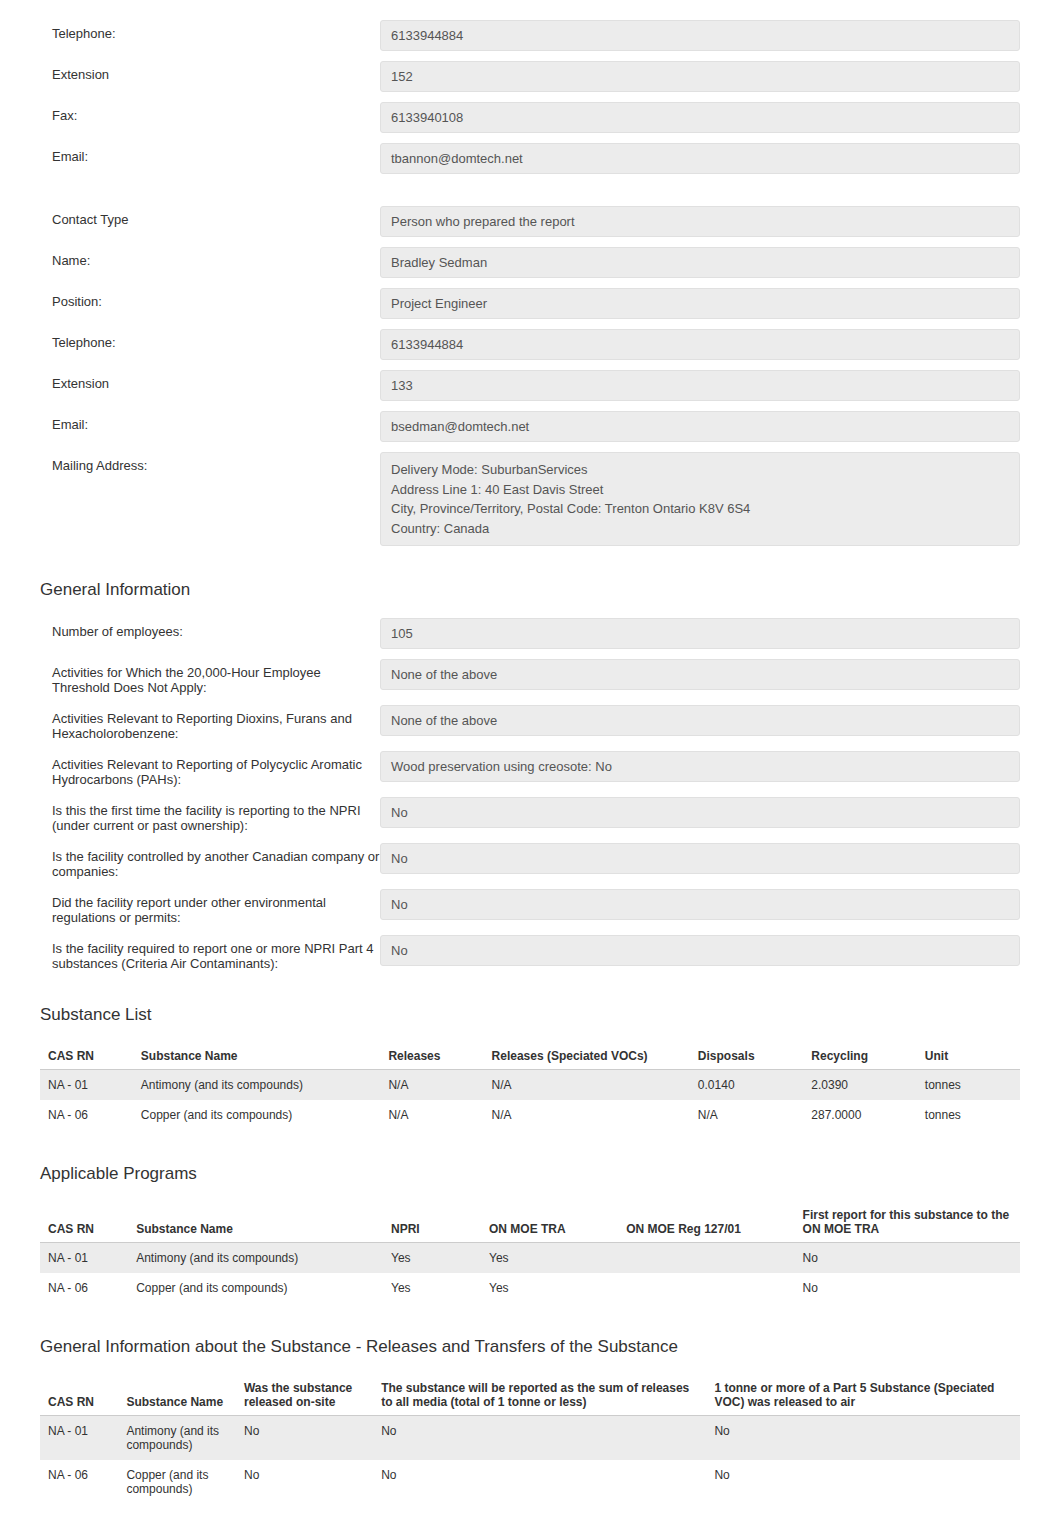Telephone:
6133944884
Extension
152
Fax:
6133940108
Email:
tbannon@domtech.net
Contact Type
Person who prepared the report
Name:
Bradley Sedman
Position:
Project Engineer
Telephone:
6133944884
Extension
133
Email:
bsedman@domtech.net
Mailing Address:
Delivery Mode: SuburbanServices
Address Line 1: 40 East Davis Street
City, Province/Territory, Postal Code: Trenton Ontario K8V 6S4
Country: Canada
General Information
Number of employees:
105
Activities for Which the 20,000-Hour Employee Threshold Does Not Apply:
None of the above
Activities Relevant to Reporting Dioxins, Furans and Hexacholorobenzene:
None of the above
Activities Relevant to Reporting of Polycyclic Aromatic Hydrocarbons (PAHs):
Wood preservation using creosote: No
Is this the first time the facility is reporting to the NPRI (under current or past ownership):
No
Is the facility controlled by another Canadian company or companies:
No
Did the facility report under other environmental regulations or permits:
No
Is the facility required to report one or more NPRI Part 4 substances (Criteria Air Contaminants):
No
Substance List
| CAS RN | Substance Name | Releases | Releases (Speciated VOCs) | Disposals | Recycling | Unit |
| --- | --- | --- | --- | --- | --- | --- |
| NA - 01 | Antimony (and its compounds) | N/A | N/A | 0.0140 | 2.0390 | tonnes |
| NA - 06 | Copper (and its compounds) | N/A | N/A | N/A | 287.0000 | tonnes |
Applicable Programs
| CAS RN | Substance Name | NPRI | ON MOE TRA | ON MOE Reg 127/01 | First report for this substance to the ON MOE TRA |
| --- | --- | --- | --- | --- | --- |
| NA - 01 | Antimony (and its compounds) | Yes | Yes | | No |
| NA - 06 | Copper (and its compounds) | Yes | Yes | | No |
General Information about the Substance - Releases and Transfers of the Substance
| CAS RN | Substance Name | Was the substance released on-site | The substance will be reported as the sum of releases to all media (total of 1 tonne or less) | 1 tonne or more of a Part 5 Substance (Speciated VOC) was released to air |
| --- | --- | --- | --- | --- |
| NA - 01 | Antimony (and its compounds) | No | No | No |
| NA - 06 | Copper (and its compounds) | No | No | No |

######

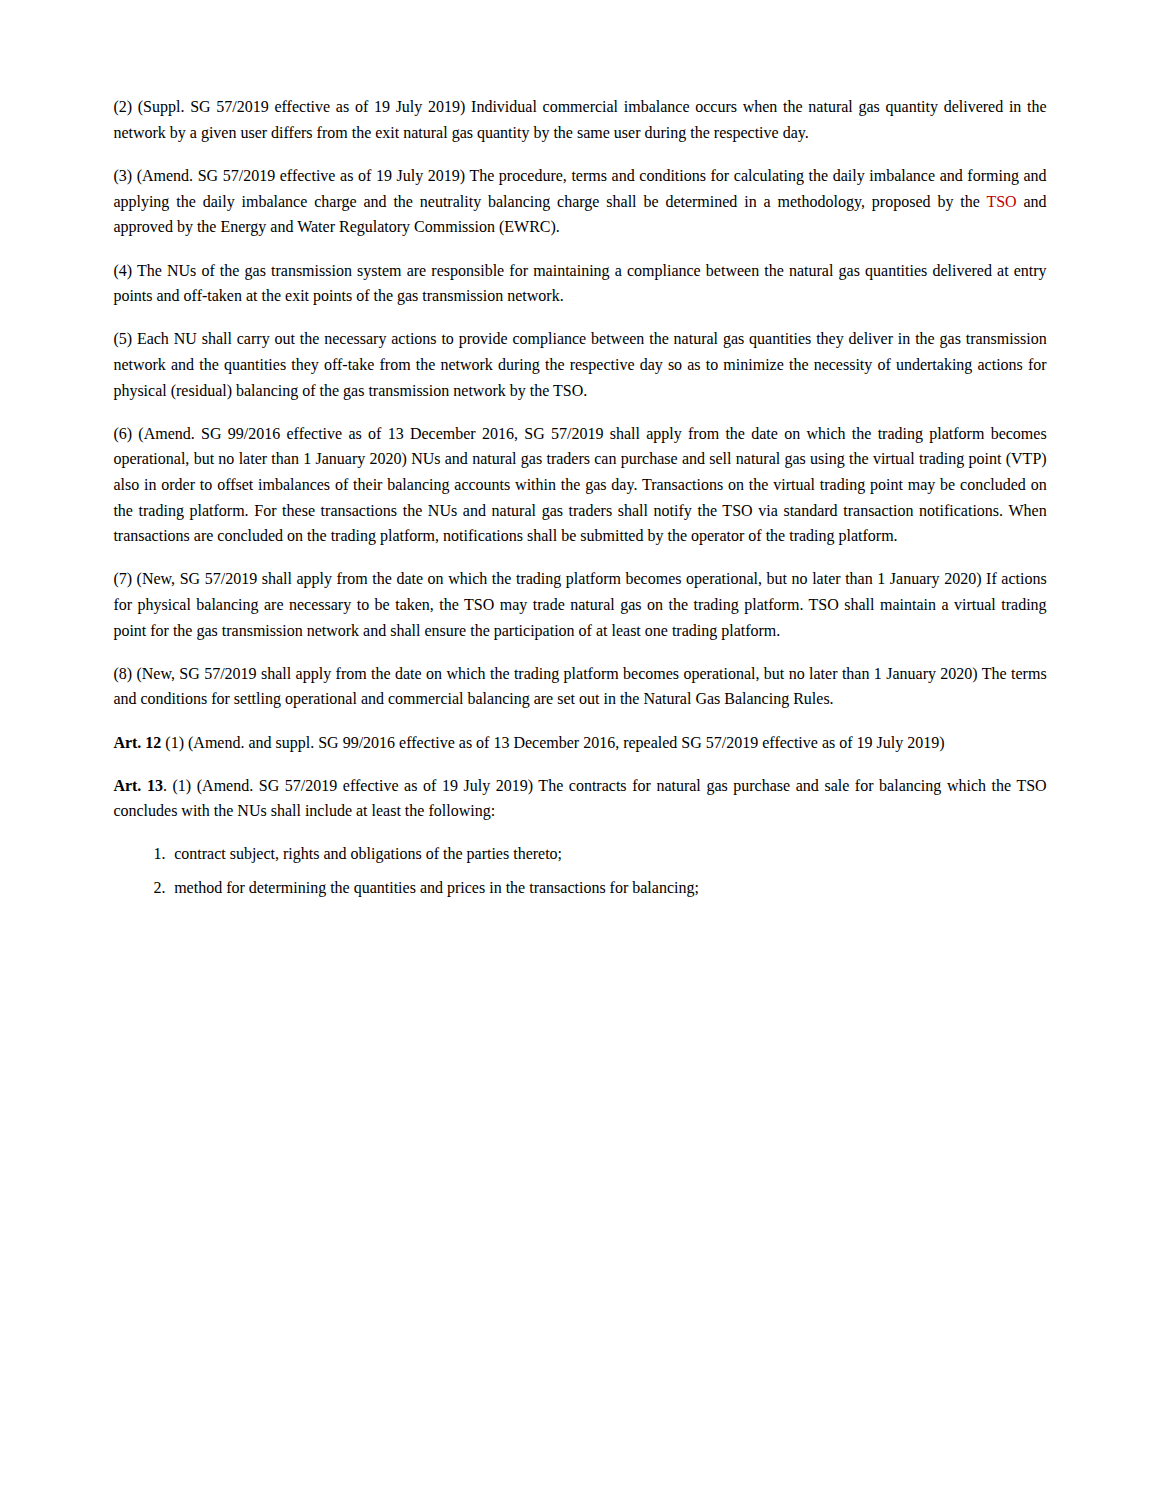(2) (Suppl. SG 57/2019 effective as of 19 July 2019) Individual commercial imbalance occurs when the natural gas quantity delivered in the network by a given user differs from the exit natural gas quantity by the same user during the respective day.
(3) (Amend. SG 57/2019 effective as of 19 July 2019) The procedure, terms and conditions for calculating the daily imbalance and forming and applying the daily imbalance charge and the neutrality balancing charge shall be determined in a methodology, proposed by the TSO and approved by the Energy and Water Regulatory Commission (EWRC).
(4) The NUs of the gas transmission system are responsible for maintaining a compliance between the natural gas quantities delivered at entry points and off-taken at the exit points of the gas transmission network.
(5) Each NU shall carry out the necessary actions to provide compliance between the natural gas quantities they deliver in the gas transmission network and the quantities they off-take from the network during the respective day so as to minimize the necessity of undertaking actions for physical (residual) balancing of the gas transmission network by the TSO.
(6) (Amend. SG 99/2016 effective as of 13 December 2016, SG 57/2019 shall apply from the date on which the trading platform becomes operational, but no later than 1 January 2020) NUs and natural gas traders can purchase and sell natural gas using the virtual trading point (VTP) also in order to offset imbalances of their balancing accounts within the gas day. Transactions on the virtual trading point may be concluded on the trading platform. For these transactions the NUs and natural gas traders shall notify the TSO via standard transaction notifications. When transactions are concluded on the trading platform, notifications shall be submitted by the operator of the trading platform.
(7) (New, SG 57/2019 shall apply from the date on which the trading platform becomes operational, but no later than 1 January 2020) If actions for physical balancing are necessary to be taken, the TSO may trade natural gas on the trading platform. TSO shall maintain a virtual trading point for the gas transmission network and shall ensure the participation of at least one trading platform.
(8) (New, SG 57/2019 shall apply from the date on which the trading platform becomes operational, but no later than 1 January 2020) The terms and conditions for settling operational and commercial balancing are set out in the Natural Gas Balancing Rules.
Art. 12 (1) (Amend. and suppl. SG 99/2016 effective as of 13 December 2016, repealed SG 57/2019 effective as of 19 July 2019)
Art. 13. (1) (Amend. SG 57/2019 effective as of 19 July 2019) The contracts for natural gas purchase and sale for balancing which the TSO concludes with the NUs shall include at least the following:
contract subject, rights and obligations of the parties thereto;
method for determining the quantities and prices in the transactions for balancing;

######

Task statement » With "Address" as the string to match, show every line of the entries above that has it.

Reply »
Mailing Address:
Address Line 1: 40 East Davis Street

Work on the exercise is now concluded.